Tasks and exercises -
1. Write out the passage of the Flink thread that starts at "After some time" and ends at "new or updated.".
2. In the Flink thread, how much RAM does the job use once it stabilizes?
3. Translate this sentence from the Flink thread into Spanish: "I am using Flink 1.4.1 to process transactional events and HDFS to store the checkpoint information for fault tolerance."

Extracted text -
--------

2

I am using Flink 1.4.1 to process transactional events and HDFS to store the checkpoint information for fault tolerance.

A job was created to aggregate information about clients, day of week and hour of day, thus creating a profile as shown in the code below.

val stream = env.addSource(consumer)
val result = stream
  .map(openTransaction => {
    val transactionDate = openTransaction.get("transactionDate")
    val date = if (transactionDate.isTextual)
      LocalDateTime.parse(transactionDate.asText, DateTimeFormatter.ISO_DATE_TIME).toInstant(ZoneOffset.UTC).toEpochMilli
    else
      transactionDate.asLong
    (openTransaction.get("clientId").asLong, openTransaction.get("amount").asDouble, new Timestamp(date))
  })
  .keyBy(0)
  .window(SlidingEventWeekTimeWindows.of(Time.days(28), Time.hours(1)))
  .sum(1)

In the code above, the stream has three fields: "transactionDate", "clientId" and "amount". We make a keyed stream by the clientId and a sliding window summing the amount. There are around 100.000 unique active clientIds in our database.

After some time running, the total RAM used by the job is stabilized at 36 GB, but the stored checkpoint in HDFS uses only 3 GB. Is there a way to reduce the RAM usage of the job, maybe by configuring Flink's replication factor or by using RocksDB?

1 Answers1

1

Using RocksDB is absolutely something you should consider for this state size and, depending on the usage patterns, can have much smaller checkpoints as it performs it incrementally by only copying the SSTs that are new or updated.

--------

(Multi-view geometry data)

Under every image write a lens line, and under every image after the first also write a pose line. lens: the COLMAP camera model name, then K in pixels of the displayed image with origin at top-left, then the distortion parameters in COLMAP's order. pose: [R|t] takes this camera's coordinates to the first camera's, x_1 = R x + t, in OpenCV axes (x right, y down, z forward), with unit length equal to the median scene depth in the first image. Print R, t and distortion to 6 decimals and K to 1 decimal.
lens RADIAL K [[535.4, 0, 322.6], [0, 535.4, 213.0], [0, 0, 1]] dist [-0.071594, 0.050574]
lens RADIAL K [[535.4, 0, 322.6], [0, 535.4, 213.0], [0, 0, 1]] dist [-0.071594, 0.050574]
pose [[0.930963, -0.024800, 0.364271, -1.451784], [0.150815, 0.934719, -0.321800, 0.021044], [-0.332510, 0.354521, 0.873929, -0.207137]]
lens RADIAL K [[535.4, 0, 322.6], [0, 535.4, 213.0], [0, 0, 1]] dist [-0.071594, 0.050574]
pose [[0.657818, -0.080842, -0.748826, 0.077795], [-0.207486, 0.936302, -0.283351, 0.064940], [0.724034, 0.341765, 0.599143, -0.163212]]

--------

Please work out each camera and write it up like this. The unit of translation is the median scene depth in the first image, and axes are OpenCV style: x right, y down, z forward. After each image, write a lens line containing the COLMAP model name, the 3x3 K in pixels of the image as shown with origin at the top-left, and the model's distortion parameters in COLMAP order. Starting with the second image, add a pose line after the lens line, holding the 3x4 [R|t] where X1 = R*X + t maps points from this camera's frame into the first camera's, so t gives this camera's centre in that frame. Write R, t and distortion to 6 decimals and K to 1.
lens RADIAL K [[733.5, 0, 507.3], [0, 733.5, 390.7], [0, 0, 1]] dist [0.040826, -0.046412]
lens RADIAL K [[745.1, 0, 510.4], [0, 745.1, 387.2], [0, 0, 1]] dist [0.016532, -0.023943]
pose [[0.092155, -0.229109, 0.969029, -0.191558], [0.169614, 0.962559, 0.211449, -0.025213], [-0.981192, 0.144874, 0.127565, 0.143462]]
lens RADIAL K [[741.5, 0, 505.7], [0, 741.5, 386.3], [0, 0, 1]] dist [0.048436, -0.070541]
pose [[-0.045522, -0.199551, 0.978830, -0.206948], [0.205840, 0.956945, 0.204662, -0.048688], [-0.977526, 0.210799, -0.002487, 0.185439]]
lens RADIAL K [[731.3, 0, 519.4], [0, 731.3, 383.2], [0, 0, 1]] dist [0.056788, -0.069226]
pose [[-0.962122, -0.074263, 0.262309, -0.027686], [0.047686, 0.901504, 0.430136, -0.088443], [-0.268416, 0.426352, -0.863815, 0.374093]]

--------

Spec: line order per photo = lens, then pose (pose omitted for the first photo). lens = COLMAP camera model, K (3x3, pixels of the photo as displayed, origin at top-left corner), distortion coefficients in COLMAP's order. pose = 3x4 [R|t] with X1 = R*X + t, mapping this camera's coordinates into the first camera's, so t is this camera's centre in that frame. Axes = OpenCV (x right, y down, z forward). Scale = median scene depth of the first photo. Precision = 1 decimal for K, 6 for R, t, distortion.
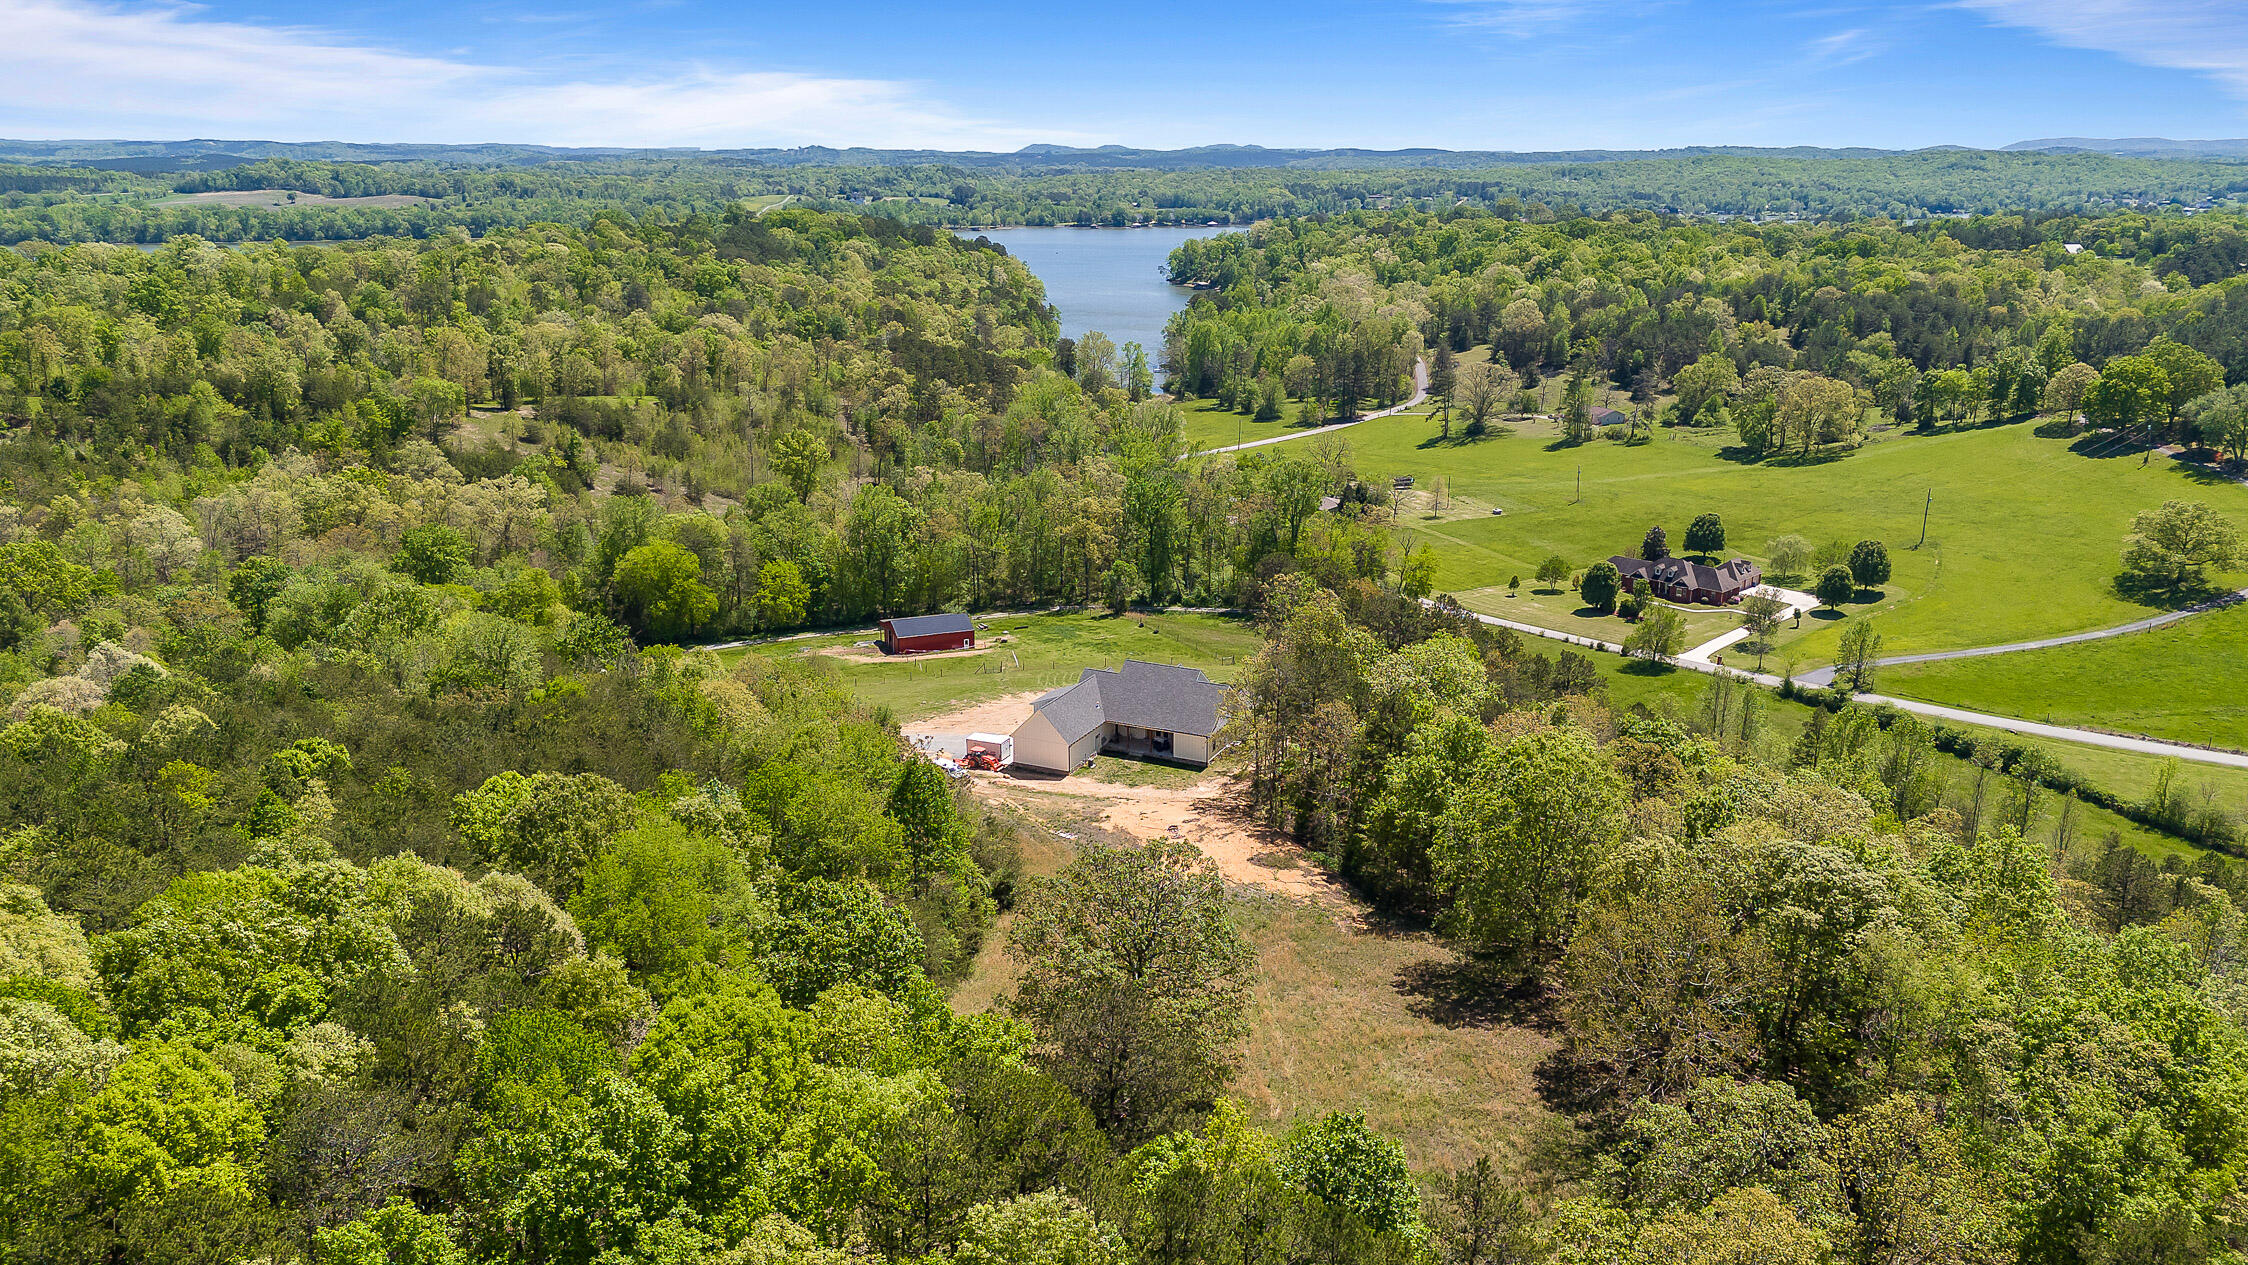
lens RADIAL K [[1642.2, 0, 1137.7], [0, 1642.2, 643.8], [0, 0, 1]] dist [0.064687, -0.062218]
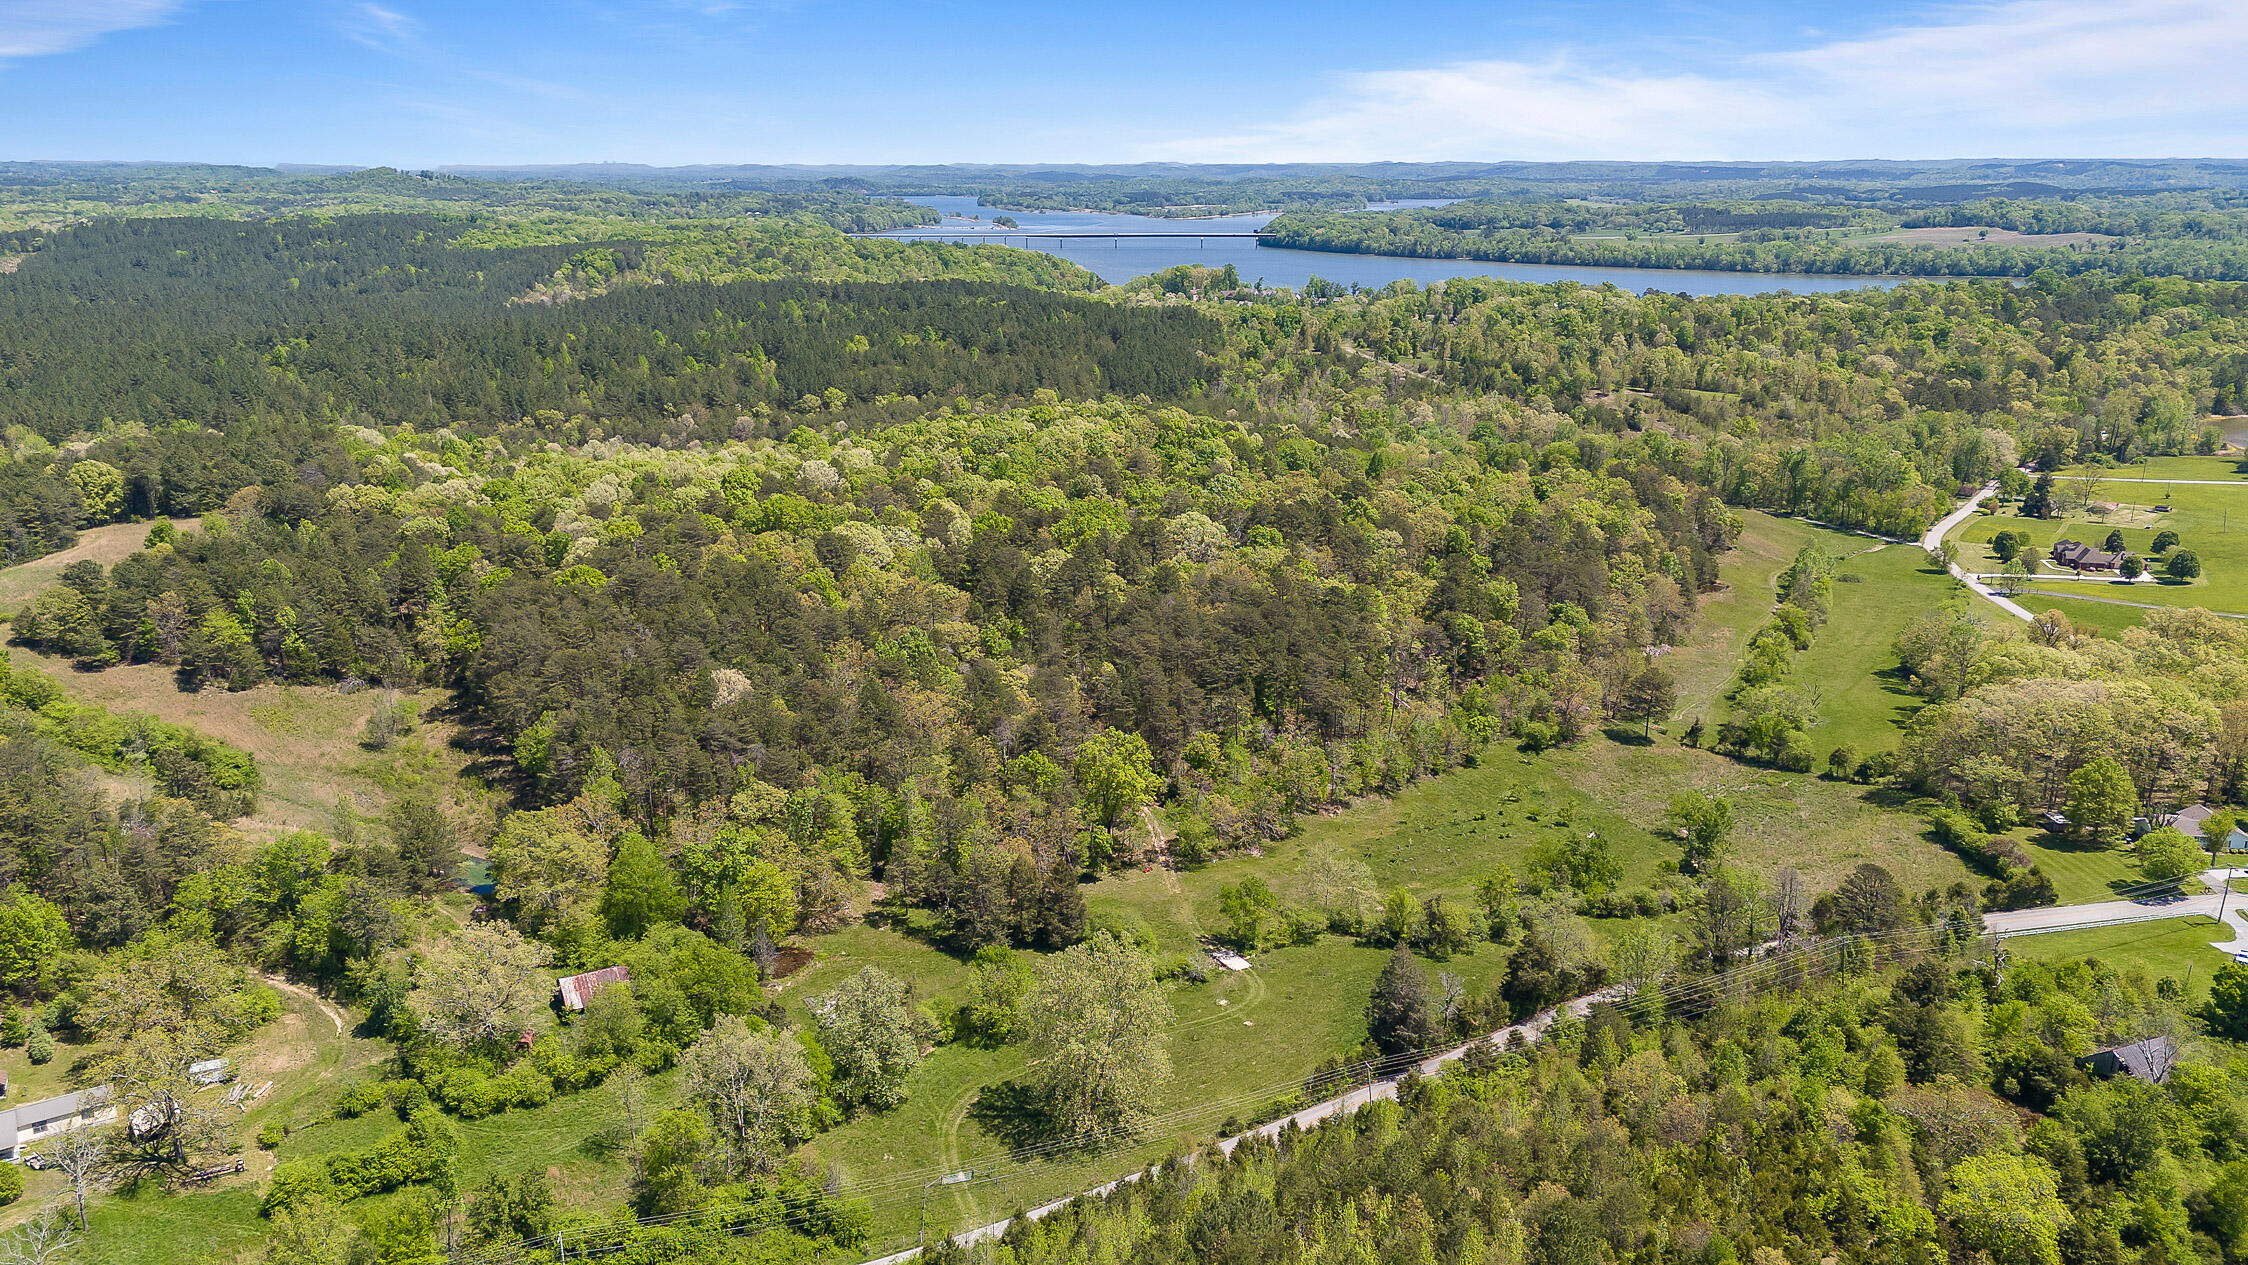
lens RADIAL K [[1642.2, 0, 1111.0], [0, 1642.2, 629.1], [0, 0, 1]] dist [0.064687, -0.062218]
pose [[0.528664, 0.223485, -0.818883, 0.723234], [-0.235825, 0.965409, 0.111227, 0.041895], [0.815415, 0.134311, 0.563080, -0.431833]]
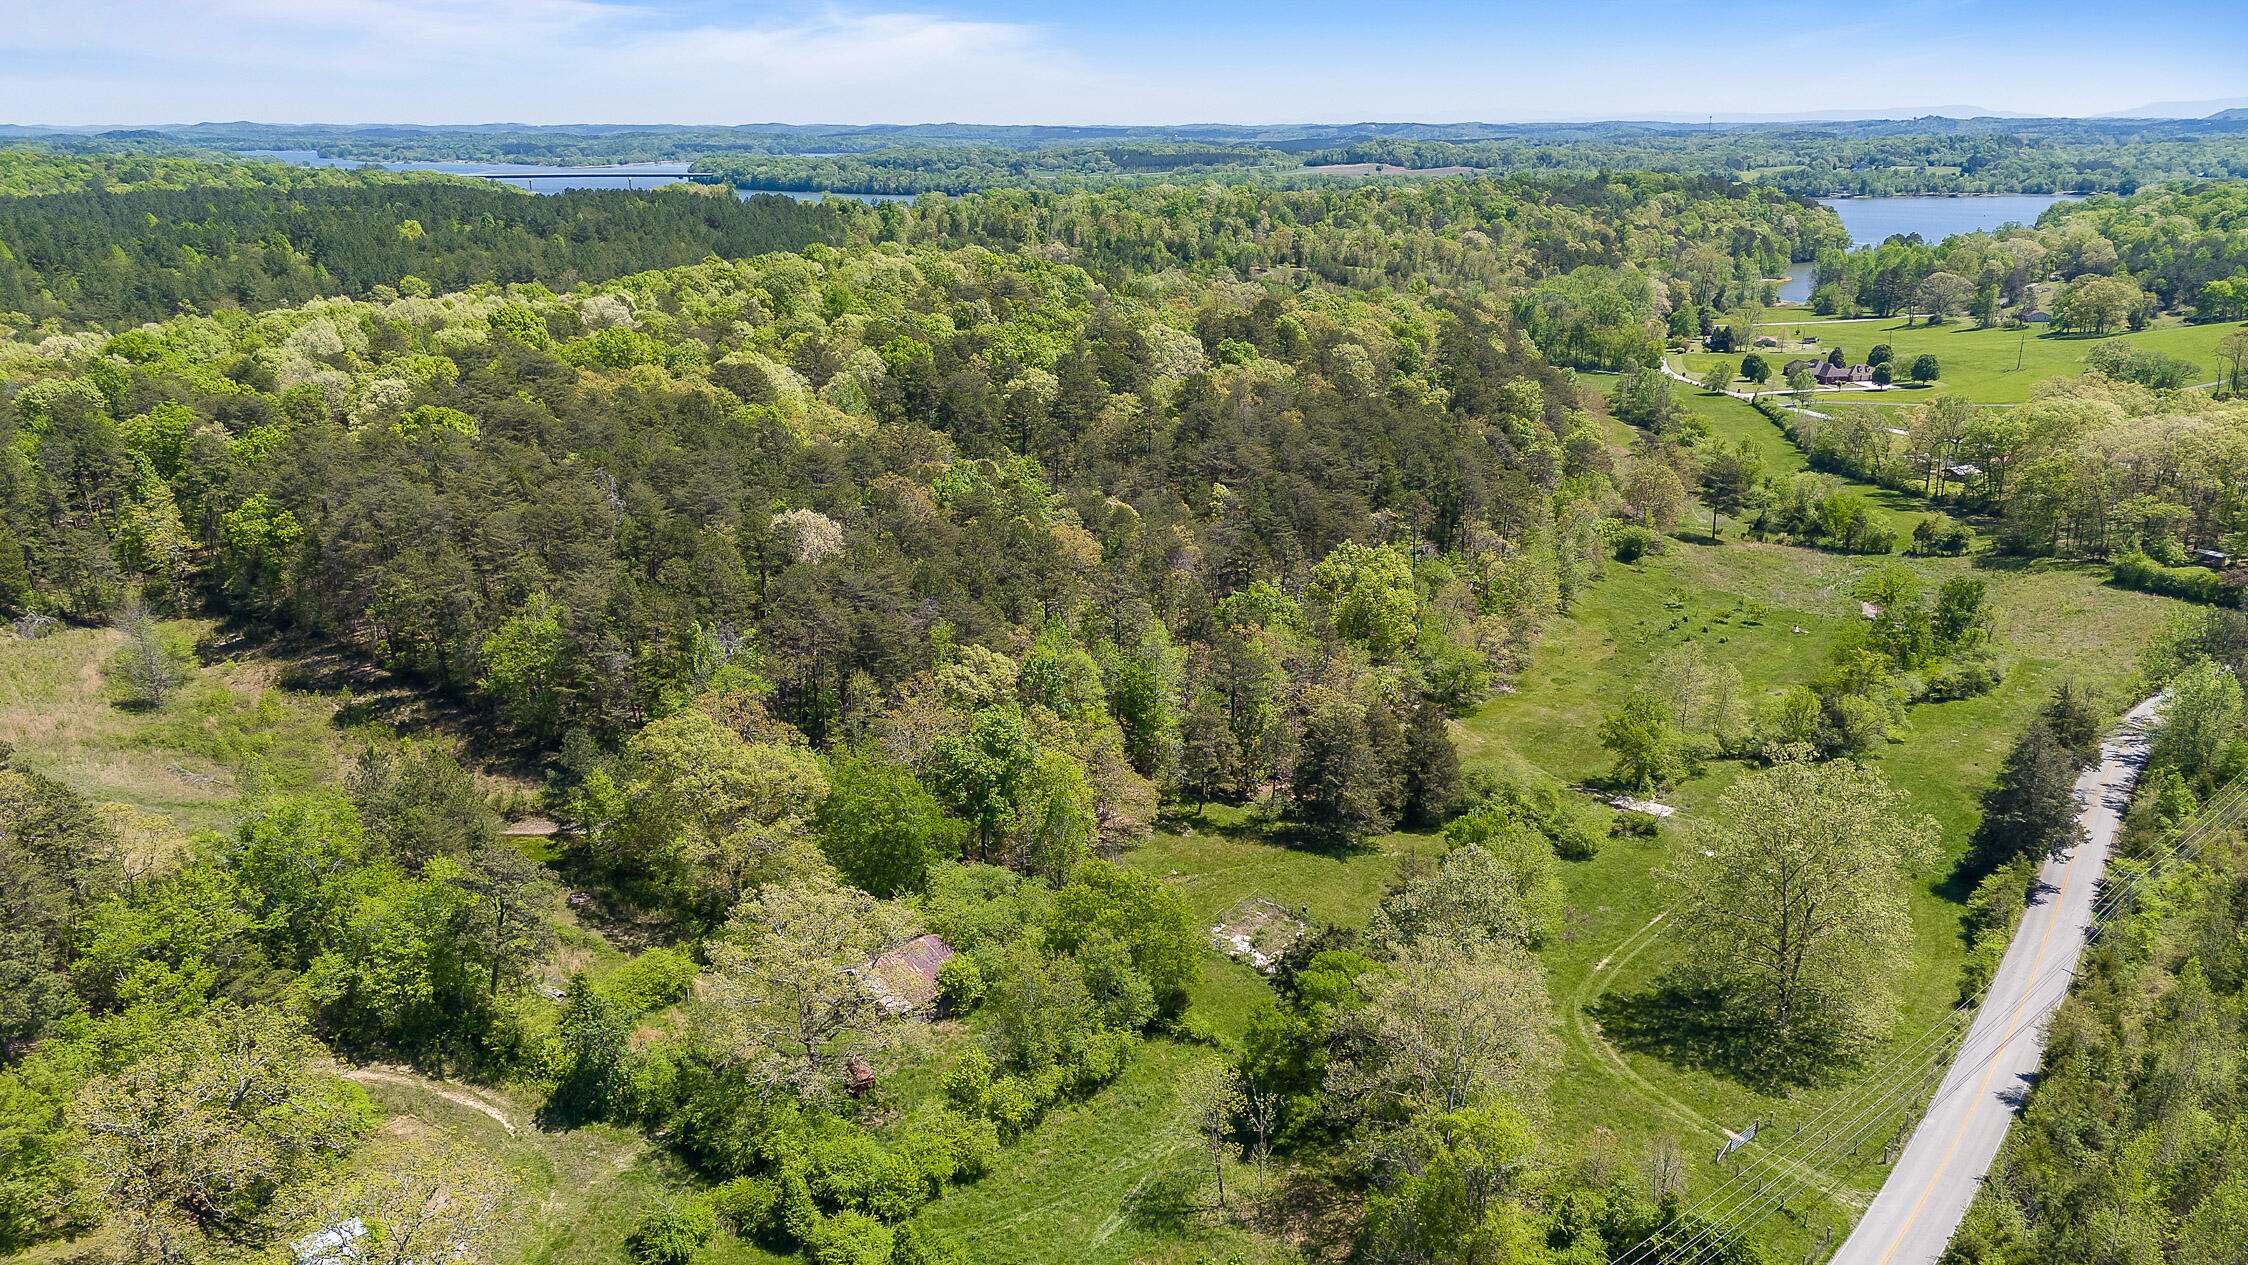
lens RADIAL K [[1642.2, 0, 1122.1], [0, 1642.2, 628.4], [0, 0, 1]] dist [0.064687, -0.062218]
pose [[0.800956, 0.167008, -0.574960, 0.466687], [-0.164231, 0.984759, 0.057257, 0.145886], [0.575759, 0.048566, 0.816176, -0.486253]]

--------

Answers for the tasks -
1.
After some time running, the total RAM used by the job is stabilized at 36 GB, but the stored checkpoint in HDFS uses only 3 GB. Is there a way to reduce the RAM usage of the job, maybe by configuring Flink's replication factor or by using RocksDB?

1 Answers1

1

Using RocksDB is absolutely something you should consider for this state size and, depending on the usage patterns, can have much smaller checkpoints as it performs it incrementally by only copying the SSTs that are new or updated.

2. 36 GB

3. Estoy usando Flink 1.4.1 para procesar eventos transaccionales y HDFS para almacenar la información de los checkpoints para la tolerancia a fallos.